Digital signal processing has been around for quite some time. In the early 1980’s you could get a digital delay on your floor board pretty easily. Since then signal processing has taken a new step, from not only processing the signal, but making your guitar signal sound like you have an amplifier even when you do not.
Historically, the Boss DD-2 was the first digital pedal that Boss made and the world’s first stompbox Digital Delay. It is based around the chip made for the Roland SDE-3000 rack mounted digital delay. By luck, the chip just fits across the width of the compact pedal and for months the design time worked to squeeze the rest of the components on to the printed circuit board. The design is utilizing a 12 bit AD converter producing a flat frequency response between 40Hz and 7kHz.
So how does the sound get into the stompbox? That is done with what is called an A/D/A convertor. That is a computer processor that takes an analog signal and converts it into a digital signal and back. Let’s discuss what a digital signal can be to a computer. A computer can only process one of two things. That is either a 0 message or a 1 message. Think of it as either off or on. Morse Code is a good example of binary communication. Either a short burst or a long burst could be translated into letters and a complete message.
Obviously one on/off at a time does not provide a wide dynamic range. That’s why we need more bit depth. As in the DD-2, the 12-bit depth gives 4096 different levels per sample. That may seem like a lot, but in reality it is not. I worked for a short time in development of a new amplifier modeling system. We totally rethought what the human ear could do. What we found out is that every human ear is different. What we discovered is that there is a portion of the population that cannot tell the difference between 12 bit digitizing at 12khz (very poor, less than FM signal) and the analog signal, and a portion (albeit small) of the population that can tell the difference between a 320khz at 64bit digitized signal and the analog signal.

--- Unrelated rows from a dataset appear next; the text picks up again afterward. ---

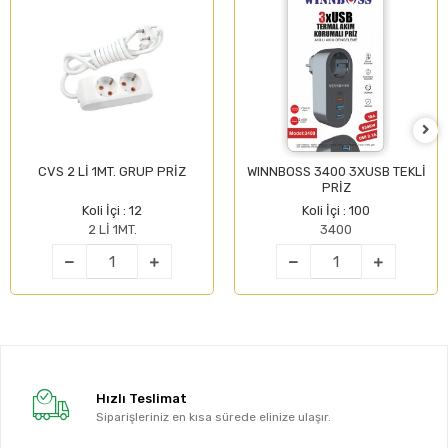
CVS 2 Lİ 1MT. GRUP PRİZ
WINNBOSS 3400 3XUSB TEKLİ
PRİZ
Koli İçi : 12
Koli İçi : 100
2 Lİ 1MT.
3400
Hızlı Teslimat
Siparişleriniz en kısa sürede elinize ulaşır.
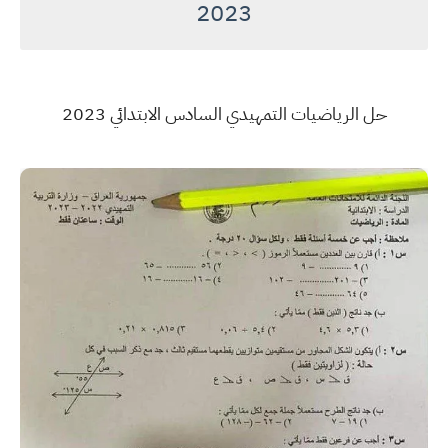
2023
حل الرياضيات التمهيدي السادس الابتدائي 2023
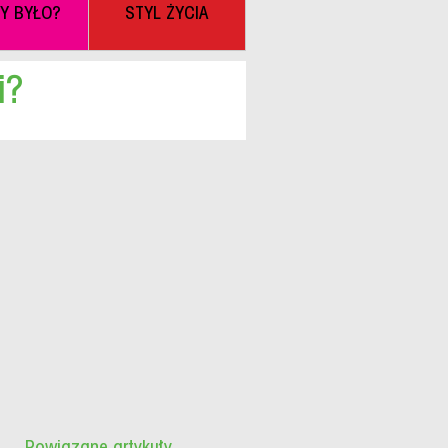
BY BYŁO?
STYL ŻYCIA
i?
Powiązane artykuły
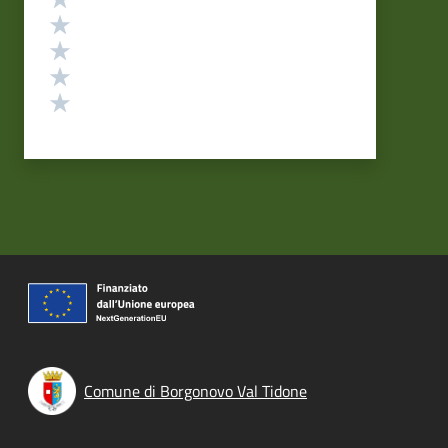
Valuta 4 stelle su 5
Valuta 3 stelle su 5
Valuta 2 stelle su 5
Valuta 1 stelle su 5
Comune di Borgonovo Val Tidone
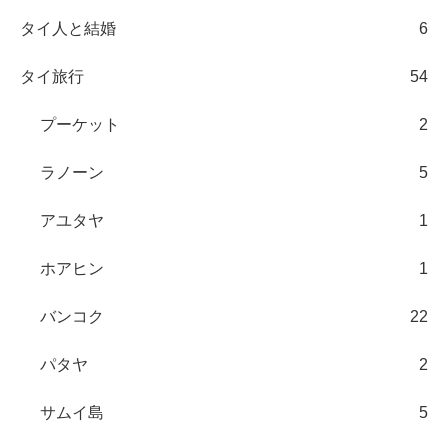
タイ人と結婚
6
タイ旅行
54
プーケット
2
ラノーン
5
アユタヤ
1
ホアヒン
1
バンコク
22
パタヤ
2
サムイ島
5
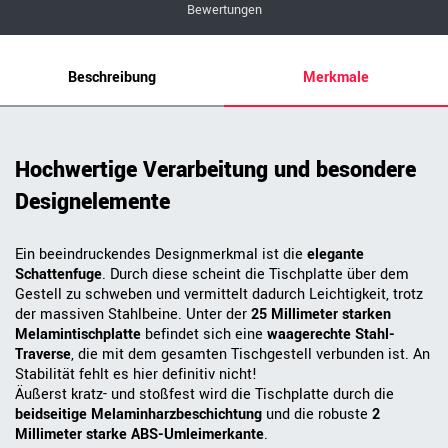
Bewertungen
Beschreibung
Merkmale
Hochwertige Verarbeitung und besondere
Designelemente
Ein beeindruckendes Designmerkmal ist die
elegante
Schattenfuge
. Durch diese scheint die Tischplatte über dem
Gestell zu schweben und vermittelt dadurch Leichtigkeit, trotz
der massiven Stahlbeine. Unter der
25 Millimeter starken
Melamintischplatte
befindet sich eine
waagerechte Stahl-
Traverse
, die mit dem gesamten Tischgestell verbunden ist. An
Stabilität fehlt es hier definitiv nicht!
Äußerst kratz- und stoßfest wird die Tischplatte durch die
beidseitige Melaminharzbeschichtung
und die robuste
2
Millimeter starke ABS-Umleimerkante
.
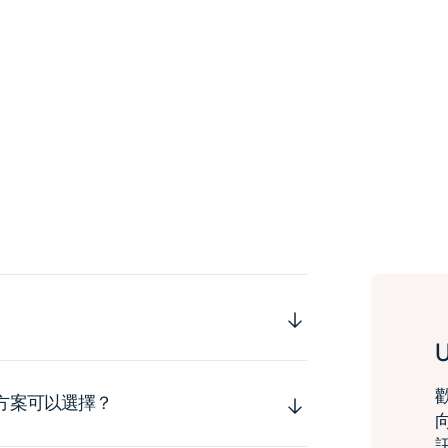
運方案可以選擇？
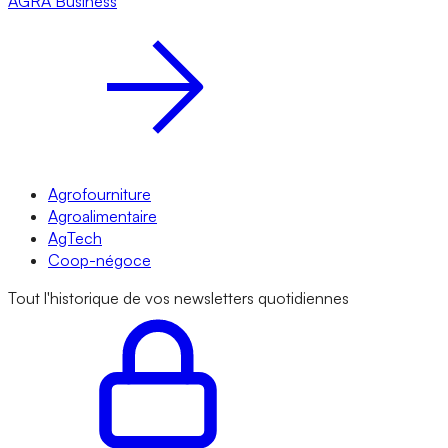
AGRA
Business
Agrofourniture
Agroalimentaire
AgTech
Coop-négoce
Tout l'historique de vos newsletters quotidiennes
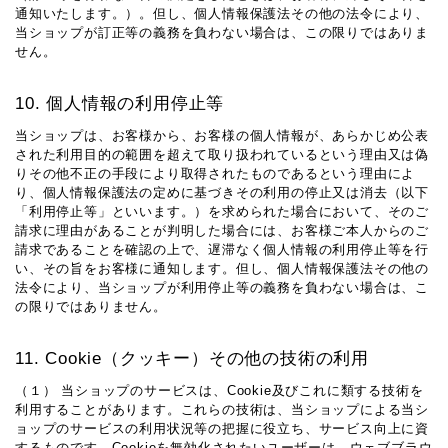
通知いたします。）。但し、個人情報保護法その他の法令により、
当ショップが訂正等の義務を負わない場合は、この限りではありま
せん。
10. 個人情報の利用停止等
当ショップは、お客様から、お客様の個人情報が、あらかじめ公表
された利用目的の範囲を超えて取り扱われているという理由又は偽
りその他不正の手段により取得されたものであるという理由によ
り、個人情報保護法の定めに基づきその利用の停止又は消去（以下
「利用停止等」といいます。）を求められた場合において、そのご
請求に理由があることが判明した場合には、お客様ご本人からのご
請求であることを確認の上で、遅滞なく個人情報の利用停止等を行
い、その旨をお客様に通知します。但し、個人情報保護法その他の
法令により、当ショップが利用停止等の義務を負わない場合は、こ
の限りではありません。
11. Cookie（クッキー）その他の技術の利用
（１） 当ショップのサービスは、Cookie及びこれに類する技術を
利用することがあります。これらの技術は、当ショップによる当シ
ョップのサービスの利用状況等の把握に役立ち、サービス向上に資
するものです。Cookieを無効化されたいユーザーは、ウェブブラウ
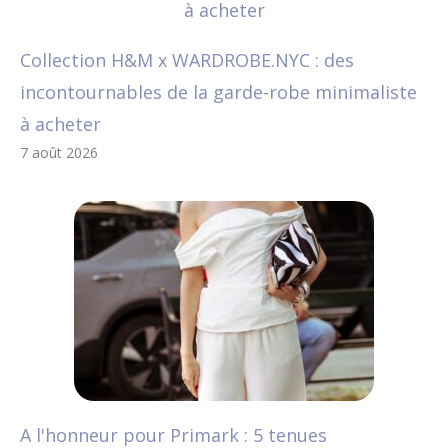
Collection H&M x WARDROBE.NYC : des
incontournables de la garde-robe minimaliste
à acheter
7 août 2026
A l'honneur pour Primark : 5 tenues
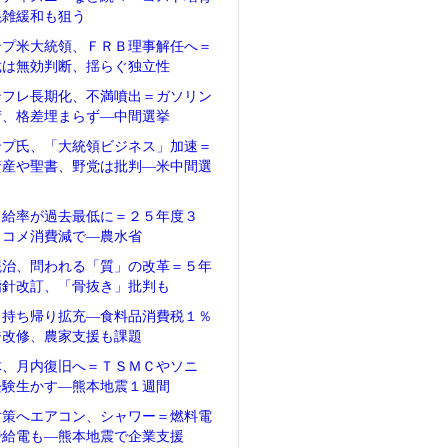
混雑緩和も狙う
ンプ米大統領、ＦＲＢ理事解任へ＝
裁は無効判断、揺らぐ独立性
ンフレ長期化、不満噴出＝ガソリン
荷、格差埋まらず―中間選挙
ンプ氏、「大統領ビジネス」加速＝
資産や聖書、野党は批判―米中間選
自給率が過去最低に＝２５年度３
、コメ消費減で―農水省
統治、問われる「質」の改革＝５年
指針改訂、「骨抜き」批判も
、持ち帰り拡充―食料品消費税１％
ジ改修、農家支援も課題
体、月内復旧へ＝ＴＳＭＣやソニ
経験生かす―熊本地震１週間
対策へエアコン、シャワー＝燃料電
で給電も―熊本地震で企業支援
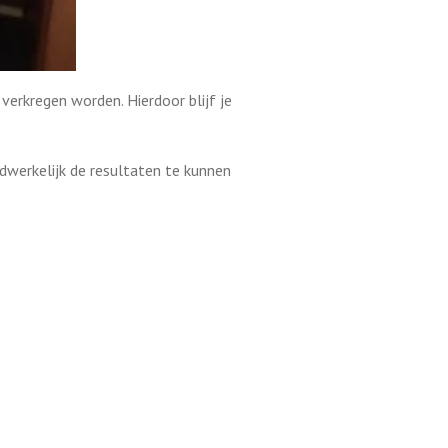
 verkregen worden. Hierdoor blijf je
werkelijk de resultaten te kunnen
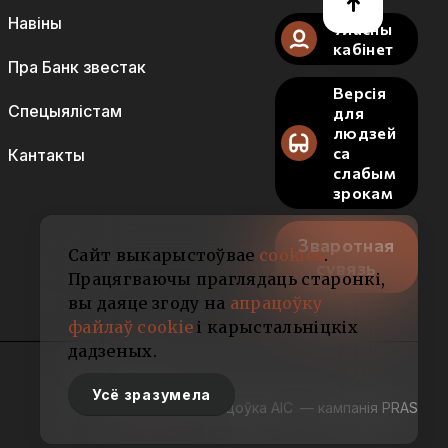
Навіны
Уласны
кабінет
Пра Банк звестак
Версія
Спецыялістам
для
людзей
са
Кантакты
слабым
зрокам
Зваротная
Сайт выкарыстоўвае
cookies
.
сувязь
Працягваючы праглядаць старонкі,
вы даяце згоду на
апрацоўку
файлаў cookie
і карыстальніцкіх
дадзеных.
Усё зразумела
Распрацоўка АІС
— кампанія PRAS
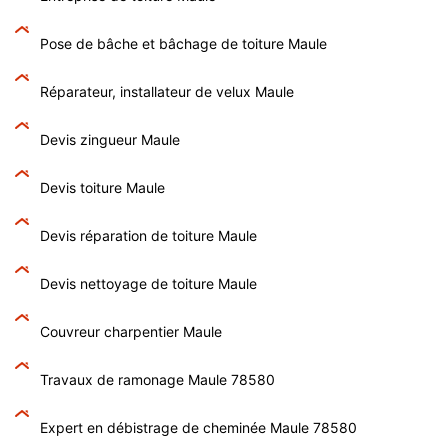
Pose de bâche et bâchage de toiture Maule
Réparateur, installateur de velux Maule
Devis zingueur Maule
Devis toiture Maule
Devis réparation de toiture Maule
Devis nettoyage de toiture Maule
Couvreur charpentier Maule
Travaux de ramonage Maule 78580
Expert en débistrage de cheminée Maule 78580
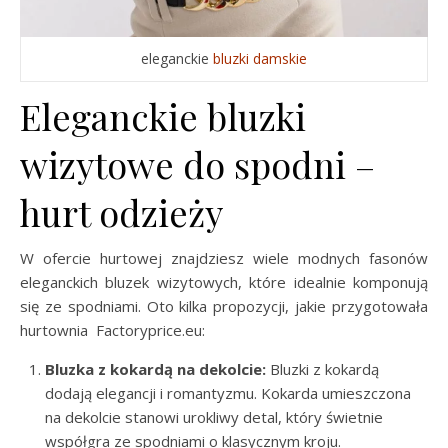
eleganckie
bluzki damskie
Eleganckie bluzki
wizytowe do spodni –
hurt odzieży
W ofercie hurtowej znajdziesz wiele modnych fasonów
eleganckich bluzek wizytowych, które idealnie komponują
się ze spodniami. Oto kilka propozycji, jakie przygotowała
hurtownia Factoryprice.eu:
Bluzka z kokardą na dekolcie:
Bluzki z kokardą
dodają elegancji i romantyzmu. Kokarda umieszczona
na dekolcie stanowi urokliwy detal, który świetnie
współgra ze spodniami o klasycznym kroju.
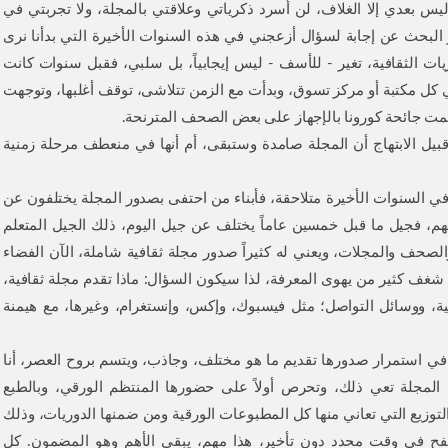
س بعدي إلا الغلاف، لن أسرد ذكرياتي وعلاقتي بالمجلة، ولا تجربتي في
و البحث عن إجابة لسؤال أزعجني في هذه السنوات الأخيرة التي بدأنا نرى
ت الثقافية، تغير - للأسف - ليس إيجابياً، بل سلبي، فقبل سنوات كانت
كل مكتبة أو مركز تسوق، وبدأت مع الزمن تتلاشى، توقف أغلبها، وتوجهت
سهمت جائحة كورونا بالإجهاز على بعض الصحف المترنحة.
بيل الابتهاج أن المجلة صامدة وستبقى، أم أنها في منعطف مرحلة زمنية
في السنوات الأخيرة متلاحقة، فأبناء من احتفى بصدور المجلة يختلفون عن
زمنهم، فجيل ما قبل خمسين عاماً يختلف عن جيل اليوم، ذلك الجيل المتعلم
الصحف والمجلات، ويعني له كثيراً صدور مجلة ثقافية شاملة، الآن الفضاء
 شغف كثير من يهوى المعرفة، لذا سيكون السؤال: ماذا تقدم مجلة ثقافية،
ية، ووسائل التواصل؛ مثل فيسبوك، وإكس، وإنستغرام، وغيرها، مع هيمنة
في استمرار صدورها تقديم ما هو مختلف، وجاذب، ويتسم بروح العصر، أنا
ة المجلة تعي ذلك، وتحرص أولاً على حضورها المنتظم الورقي، وبالطبع
لتوزيع التي تعاني منها كل المطبوعات الورقية ومن ضمنها الدوريات، وذلك
صفح في وقت محدد دون تأخير، هذا مهم، يبقى الأهم وهو المضمون. كل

So, throughout the history of digital effects there has been striving for realism. Sampling theory would say that once 24khz sampling is reached that would contain every frequency audible to human hearing there should be no further quality improvement necessary. Although the logic behind that theory seems sound, it is flawed. A flute playing at 440hz, sounds different than a violin at 440hz, sounds different than a square wave synthesizer at 440hz. What the ear hears is the difference in the shape of the waveform, not the frequency. That’s why all of the instruments in the orchestra sound different. So a sample rate of 24khz may get all of the frequencies, but not all of the characteristics of the waveform. A 24kz sample rate can only get that the frequency of the 24khz tone is 24khz, and no waveform data from the 24khz waveform. In our brief modeling study we determined that if
This logic helps us understand why effects in the higher note register sound less appealing than those is the lower pitch register. A lower pitched note at 50hz can be sampled at 48 distinct points with a 24khz sampler. Let’s take that same processor sampling a note at 4000 (4k)hz. That processor will be able to get 6 points. The general waveform will be sampled, with its note value, but tonal characteristics are lost. What happens at the higher frequency is the waveform becomes interpolated or “guessed.” That’s why although at the higher frequency digital sound processing sounds so processed, but lower frequencies sound great.
So we should see more digital bass modeling and less guitar modeling because the guitar modeling sounds worse that bass modeling? Well, we don’t and that’s because the industry doesn’t want it. It would take a computer as powerful as the world’s fastest computer to be able to sustain processing the signal at a transparent rate. So we are not there yet, but we will get there someday. At one point in time, small computers were the size of a closet and had the computing power of a small calculator. It might not be today, but at some point we will have digital modeling that is transparent.
So what’s with all this rambling. It goes to the summary point. Digital modeling is adequate enough for you if… it sound adequate to you. Where digitial processing is going is exciting, and it will be equal or better to analog at some point in the future.